Priorities
This morning I spent three hours riding the subway in search of photos. After the morning rush subsides you're given a much better over all view on what it's like to ride the subway. Today I concentrated on it's atmosphere and just how screwed up it is.
Since the pandemic ended you see hardly any graffiti. That's because as soon as some is put up, it's almost immediately removed and today was no different. I watched two Septa workers remove two small tags, nothing overwhelming, and not interfering with the average rider who has their face planted in their phone. How is graffiti removal a priority when there are so many real things wrong with the subway?
I was zipping along on the Market Street Line pondering the presumed threat of graffiti. The car I was riding in at the time was no different than the half a dozen other cars today. It reeked of piss and shit, there were people smoking cigarettes and weed, seats taken up by passed out junkies with used needles on the ground, the homeless occupying entire rows with trash around them, watching fare evaders at each stop squeeze thru the turnstiles and quickly boarding the train to avoid detection, and this was only some of what I witnessed.

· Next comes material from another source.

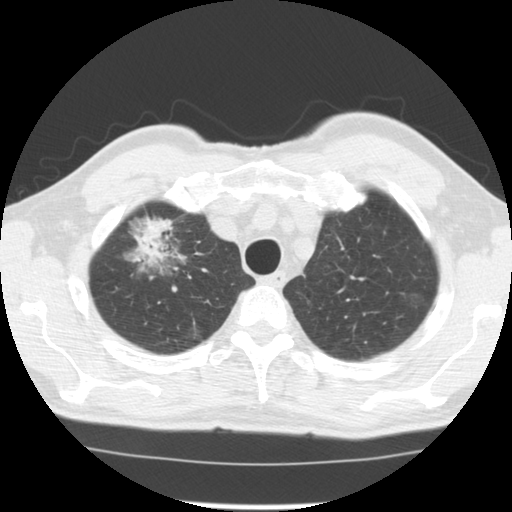
Axial slice from a low-dose chest CT screening exam; third annual screen; lung window (W 1500 / L -600 HU); 2.5 mm slice thickness; standard (soft-tissue) reconstruction kernel (STANDARD); 120 kVp; slice 24 of 128 in the series; 512 × 512 image matrix. Male participant, aged 64 years at enrolment. Former smoker at enrolment.
Lesion marked by an expert reader, box from (x=124, y=227) to (x=198, y=288) px. The screening reader recorded 3 non-calcified nodules or masses ≥4 mm on this exam; which of them this box marks is not recorded. Official screen result: positive, other. Later outcome: lung cancer diagnosed 30 days after this screen — adenocarcinoma, NOS, right upper lobe, well differentiated (G1), stage IB (AJCC 6th edition), 45 mm at pathology.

Then you have have the entitled and uneducated subway riders who take one step in the door and stop, causing a back up both boarding and exiting the train, because they're either too scared to venture further into the train or they want to be the first off. These same people don't realize that every station platform isn't on the same side of the subway car.
So how is graffiti a priority compared to all this? Graffiti, doesn't steal, it doesn't smell, it doesn't block the door, and it doesn't leave dangerous needles behind. Graffiti always seems to be the first thing targeted, but it's the least offensive thing in the subway.
Graffiti has adapted in the subway by being scratched into the glass. To me this serves two immediate purposes. The first is to block me from seeing the Septa booth worker watching videos or playing games on his phones. The second is, it gives me something to read besides the horrible advertisements which are the real crimes on the subway station walls.